Closing the cabin is not a big deal. After my parents retired, they stayed at the cabin hanging around with Radical Betty, etc., until sometime in October. Their signal to move back to town was when they encountered a wee bit of snow either on the ground or in the air. Okay, let’s go. They would drain the water, turn off the lucky-shucky, put the storm windows on and go. It takes a couple hours to close that place up.

This year, on our chosen closing weekend, we hosted some of our Sherman friends over at the Old Cabin, which is the log cabin my grandparents built in 1924. Yes, it is going on 100 years old. I was born when it was 30. And that makes me… Okay…

I use the term “host” lightly because my childhood friend Dan did all of the heavy lifting for hosting his family members on our beach. I provided a sewing needle and thread to his lovely cousin Lee, who I hadn’t even met before. If you knew The Commander, you know that she left sewing supplies behind and that her sometimes wayward daughter (who does know how to sew) *kept* a nice little container of sewing supplies at the moomincabin for just such an occasion. Note to self, what I had worked but we need a wider variety of hand-sewing needle sizes up there. It’s okay to have more than enough needles. Take some up.)

None of the usual Old Cabin inhabitants were up there when the Shermans were there but they graciously lent their cabin to our guests and npJane and I collaborated on schlepping the aftermath, laundry and recycling, mainly. I think npJane and I even “argued” a bit (with laughter dominating the “argument”) about who would do the laundry. I won. I know that most of it came from the moomincabin and what little came from the Old Cabin will be easily sorted out. (Sssh. Don’t let anyone know that there might be a few bits and pieces of Old Cabin laundry here at my house. You guys will get it back.)

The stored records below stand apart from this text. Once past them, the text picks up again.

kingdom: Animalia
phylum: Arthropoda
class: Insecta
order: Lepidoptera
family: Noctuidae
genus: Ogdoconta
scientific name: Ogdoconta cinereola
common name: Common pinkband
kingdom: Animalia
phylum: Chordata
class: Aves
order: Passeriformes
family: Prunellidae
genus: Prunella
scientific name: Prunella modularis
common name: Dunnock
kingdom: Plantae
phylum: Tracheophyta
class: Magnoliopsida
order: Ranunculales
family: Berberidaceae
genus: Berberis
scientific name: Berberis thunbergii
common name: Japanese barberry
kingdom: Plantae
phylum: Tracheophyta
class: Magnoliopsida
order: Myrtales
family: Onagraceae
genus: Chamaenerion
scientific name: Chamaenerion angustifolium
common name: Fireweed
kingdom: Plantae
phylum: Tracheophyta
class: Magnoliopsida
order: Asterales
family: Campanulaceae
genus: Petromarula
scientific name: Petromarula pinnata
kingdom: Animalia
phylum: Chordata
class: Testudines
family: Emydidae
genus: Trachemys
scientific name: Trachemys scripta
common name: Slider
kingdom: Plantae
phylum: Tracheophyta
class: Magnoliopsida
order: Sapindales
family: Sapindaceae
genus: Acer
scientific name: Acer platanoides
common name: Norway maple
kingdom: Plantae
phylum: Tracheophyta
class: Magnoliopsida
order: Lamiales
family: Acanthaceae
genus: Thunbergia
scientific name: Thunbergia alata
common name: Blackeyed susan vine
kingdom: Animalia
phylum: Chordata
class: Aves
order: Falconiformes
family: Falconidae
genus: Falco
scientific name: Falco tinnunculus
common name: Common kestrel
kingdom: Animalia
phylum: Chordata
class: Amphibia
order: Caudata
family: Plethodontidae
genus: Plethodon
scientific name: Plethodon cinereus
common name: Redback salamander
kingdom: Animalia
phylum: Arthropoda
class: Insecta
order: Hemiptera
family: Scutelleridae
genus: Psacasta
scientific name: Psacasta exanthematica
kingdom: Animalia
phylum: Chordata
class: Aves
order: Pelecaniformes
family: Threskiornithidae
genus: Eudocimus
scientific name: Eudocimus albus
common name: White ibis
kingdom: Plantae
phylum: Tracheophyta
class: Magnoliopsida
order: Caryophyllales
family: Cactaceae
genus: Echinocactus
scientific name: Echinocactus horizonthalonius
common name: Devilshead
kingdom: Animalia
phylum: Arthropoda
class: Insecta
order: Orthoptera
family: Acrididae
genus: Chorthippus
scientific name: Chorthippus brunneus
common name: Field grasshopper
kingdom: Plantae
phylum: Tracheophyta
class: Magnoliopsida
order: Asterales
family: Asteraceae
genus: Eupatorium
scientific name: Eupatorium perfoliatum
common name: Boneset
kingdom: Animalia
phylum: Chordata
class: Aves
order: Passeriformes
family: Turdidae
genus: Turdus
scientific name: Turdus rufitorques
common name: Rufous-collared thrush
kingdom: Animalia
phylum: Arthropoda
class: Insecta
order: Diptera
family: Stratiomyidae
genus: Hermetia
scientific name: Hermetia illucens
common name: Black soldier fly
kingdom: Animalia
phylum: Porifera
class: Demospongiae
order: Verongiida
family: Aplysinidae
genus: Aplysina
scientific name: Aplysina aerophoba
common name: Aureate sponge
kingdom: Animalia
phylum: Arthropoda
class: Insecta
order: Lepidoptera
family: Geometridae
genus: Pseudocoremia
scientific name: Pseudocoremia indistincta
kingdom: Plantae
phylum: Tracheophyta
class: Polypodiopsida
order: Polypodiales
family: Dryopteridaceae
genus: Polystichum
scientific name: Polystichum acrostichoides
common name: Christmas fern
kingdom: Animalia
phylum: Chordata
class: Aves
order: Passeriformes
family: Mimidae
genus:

I also sorted out a bunch of recycling, retrieving the egg cartons that I can drop off at work and a few returnables. I am programmed to do this kind of stuff and I usually smell like beer after a fun recycling session like today’s 🐸.

Good night,
Garbage Woman

2 Responses to “Owly”

  1. Margaret Says:

    You have so much wonderful history and traditions that go along with that cabin. There is nothing like it in my life. My grandparents’ houses east of the mountains but one has been sold and the other torn down.

  2. Pooh Says:

    I’d like to more about that owl, wide-eyed at all the glitz around it.